▶ PROBLEM STATEMENT: Locate every line in the records below that contains the word "dlhodobý", matching case exactly, and copy each such line in full.

▶ GIVEN RECORDS:
******************************

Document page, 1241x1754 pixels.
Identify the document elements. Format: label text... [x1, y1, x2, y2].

******************************

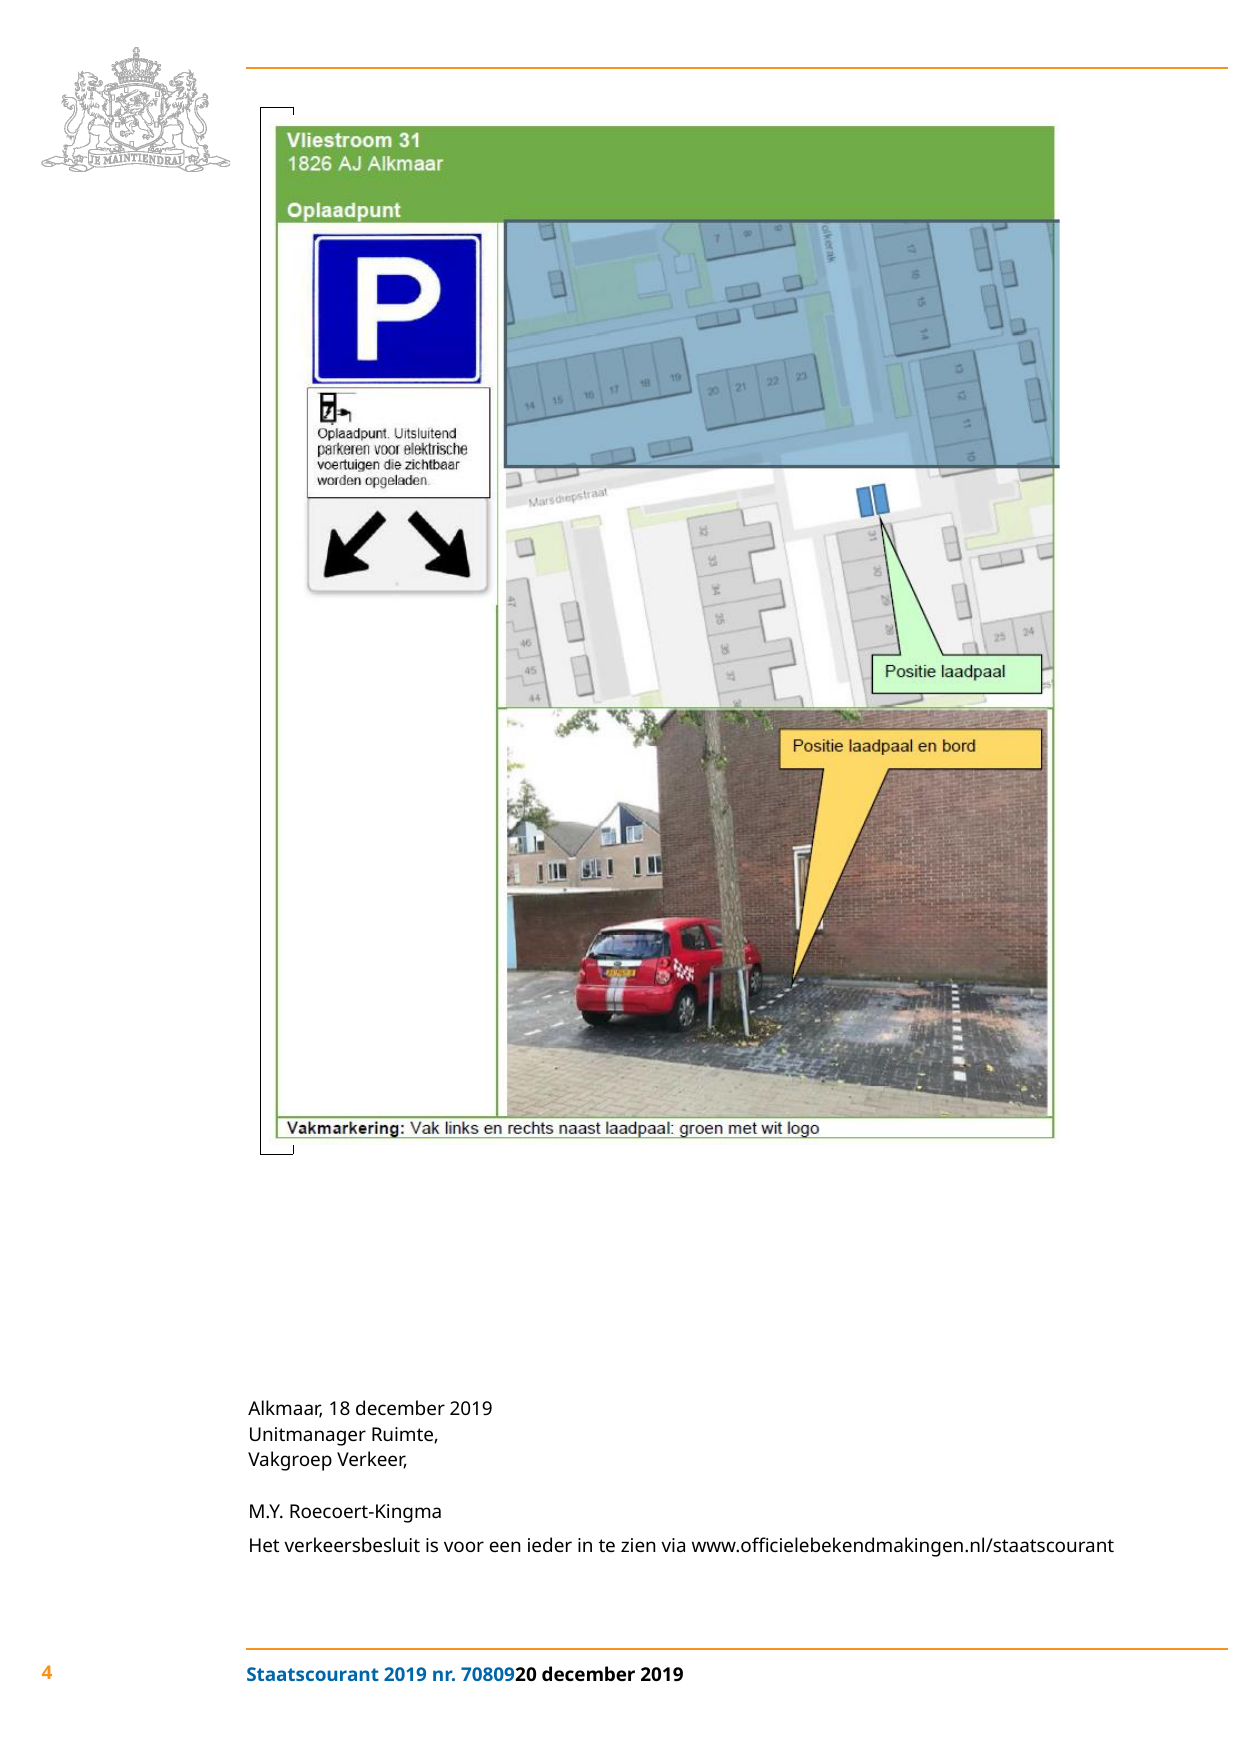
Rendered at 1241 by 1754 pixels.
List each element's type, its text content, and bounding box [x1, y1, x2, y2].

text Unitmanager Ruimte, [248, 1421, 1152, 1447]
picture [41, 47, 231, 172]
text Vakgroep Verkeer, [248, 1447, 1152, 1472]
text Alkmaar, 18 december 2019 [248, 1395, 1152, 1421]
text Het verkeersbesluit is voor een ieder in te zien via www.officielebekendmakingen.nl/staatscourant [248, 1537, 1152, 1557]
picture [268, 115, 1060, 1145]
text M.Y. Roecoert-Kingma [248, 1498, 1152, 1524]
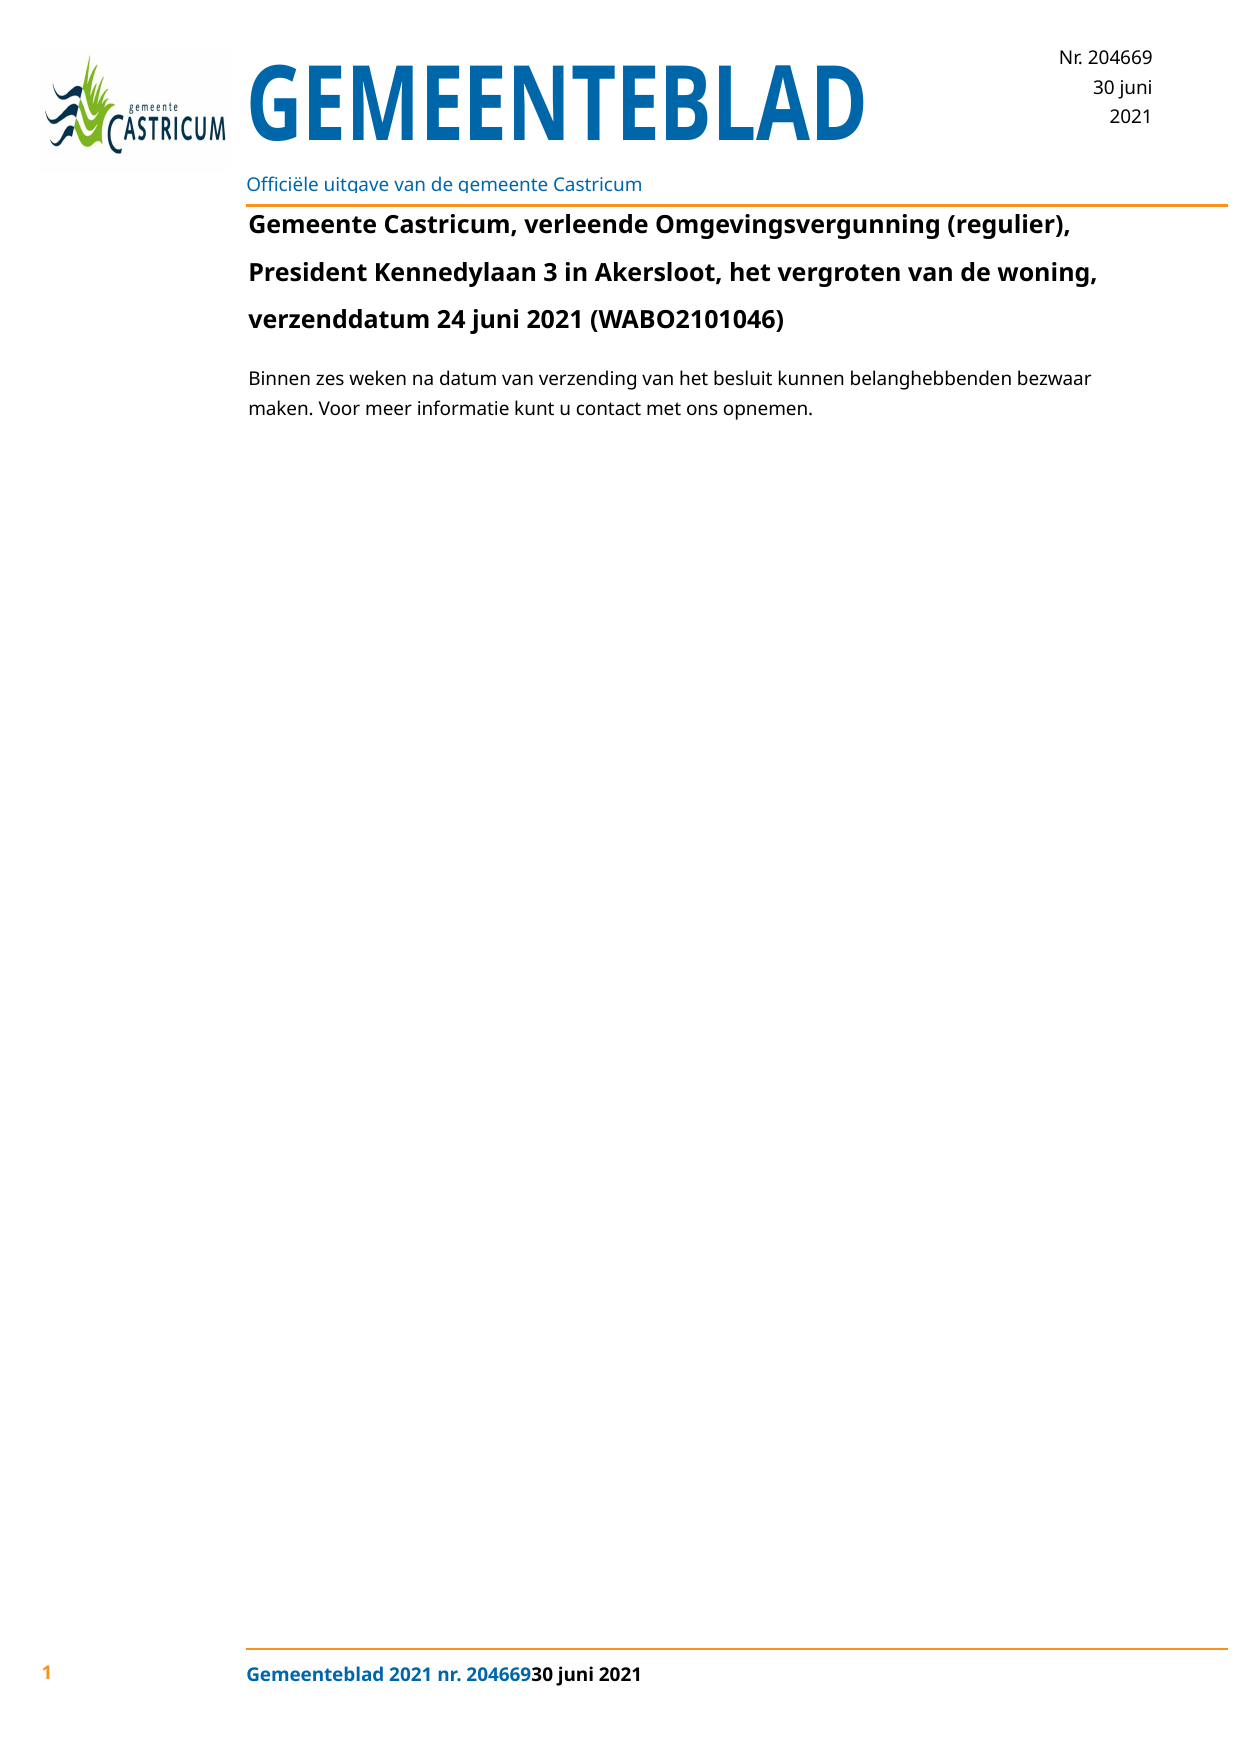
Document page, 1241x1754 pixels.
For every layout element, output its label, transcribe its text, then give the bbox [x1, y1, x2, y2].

******************************

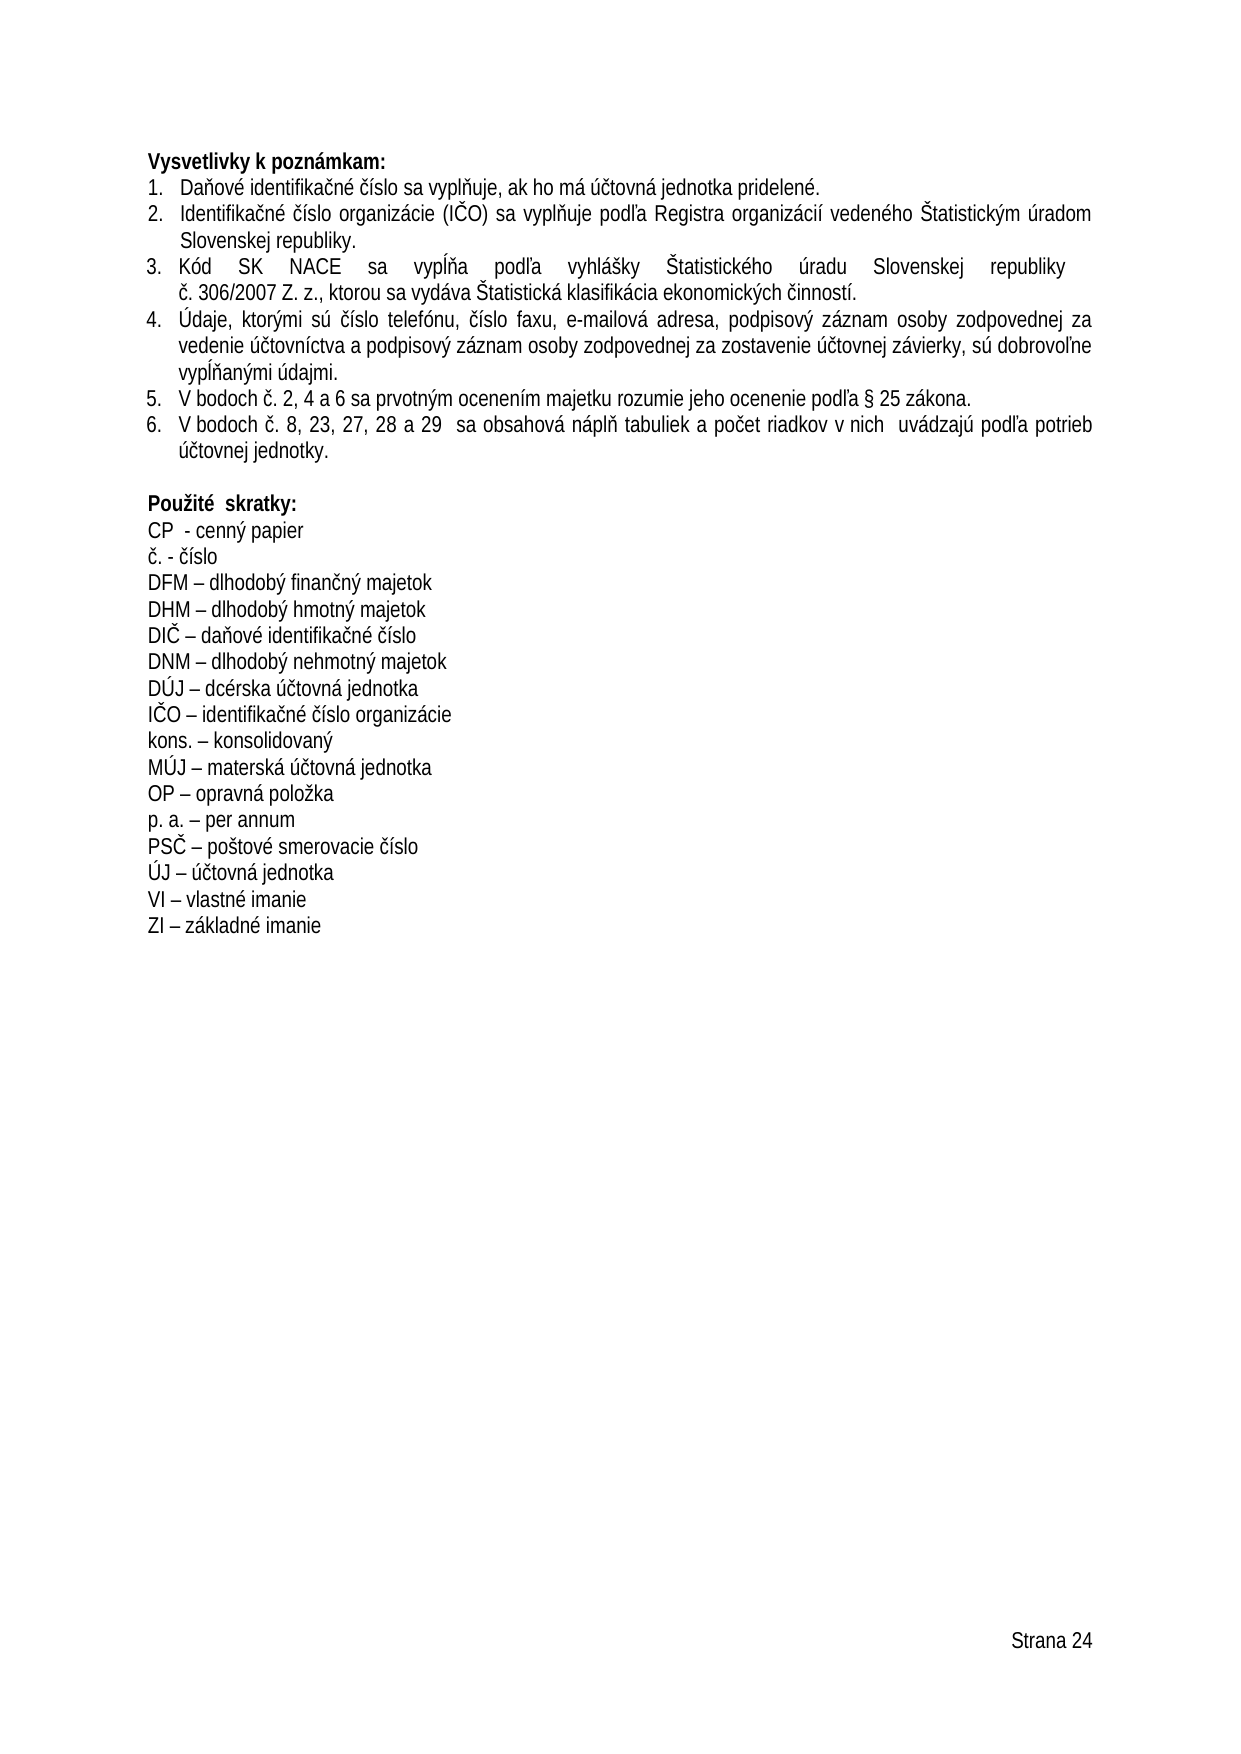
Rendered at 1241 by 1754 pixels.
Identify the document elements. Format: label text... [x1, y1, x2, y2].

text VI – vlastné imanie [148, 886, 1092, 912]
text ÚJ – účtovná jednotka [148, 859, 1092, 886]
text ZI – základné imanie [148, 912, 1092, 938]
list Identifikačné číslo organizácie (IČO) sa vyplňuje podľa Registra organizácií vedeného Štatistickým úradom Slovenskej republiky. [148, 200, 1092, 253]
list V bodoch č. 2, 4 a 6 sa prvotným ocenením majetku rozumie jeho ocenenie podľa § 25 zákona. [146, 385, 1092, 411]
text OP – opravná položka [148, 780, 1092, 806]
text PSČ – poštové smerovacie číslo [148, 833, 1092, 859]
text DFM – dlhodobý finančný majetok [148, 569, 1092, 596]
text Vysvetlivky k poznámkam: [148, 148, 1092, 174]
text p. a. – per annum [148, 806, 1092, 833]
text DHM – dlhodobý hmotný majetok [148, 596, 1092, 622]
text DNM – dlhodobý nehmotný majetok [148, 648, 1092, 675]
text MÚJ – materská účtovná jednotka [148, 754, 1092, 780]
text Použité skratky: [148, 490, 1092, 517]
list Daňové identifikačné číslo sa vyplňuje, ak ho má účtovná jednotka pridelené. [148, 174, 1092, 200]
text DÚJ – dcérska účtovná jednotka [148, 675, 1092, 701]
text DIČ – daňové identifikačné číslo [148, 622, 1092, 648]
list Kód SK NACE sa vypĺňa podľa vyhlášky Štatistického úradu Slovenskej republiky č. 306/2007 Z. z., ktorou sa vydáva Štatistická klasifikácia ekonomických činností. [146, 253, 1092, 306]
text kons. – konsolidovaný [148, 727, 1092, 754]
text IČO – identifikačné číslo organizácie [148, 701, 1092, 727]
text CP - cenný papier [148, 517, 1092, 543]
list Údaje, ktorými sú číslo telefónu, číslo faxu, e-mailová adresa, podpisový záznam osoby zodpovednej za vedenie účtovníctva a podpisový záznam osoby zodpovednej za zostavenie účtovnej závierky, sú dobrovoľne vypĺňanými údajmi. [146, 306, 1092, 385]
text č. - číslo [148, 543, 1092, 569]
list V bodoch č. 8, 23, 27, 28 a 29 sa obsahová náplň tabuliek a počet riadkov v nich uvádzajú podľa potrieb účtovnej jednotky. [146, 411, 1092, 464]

******************************

▶ WRITTEN ANSWER:
text DFM – dlhodobý finančný majetok [148, 569, 1092, 596]
text DHM – dlhodobý hmotný majetok [148, 596, 1092, 622]
text DNM – dlhodobý nehmotný majetok [148, 648, 1092, 675]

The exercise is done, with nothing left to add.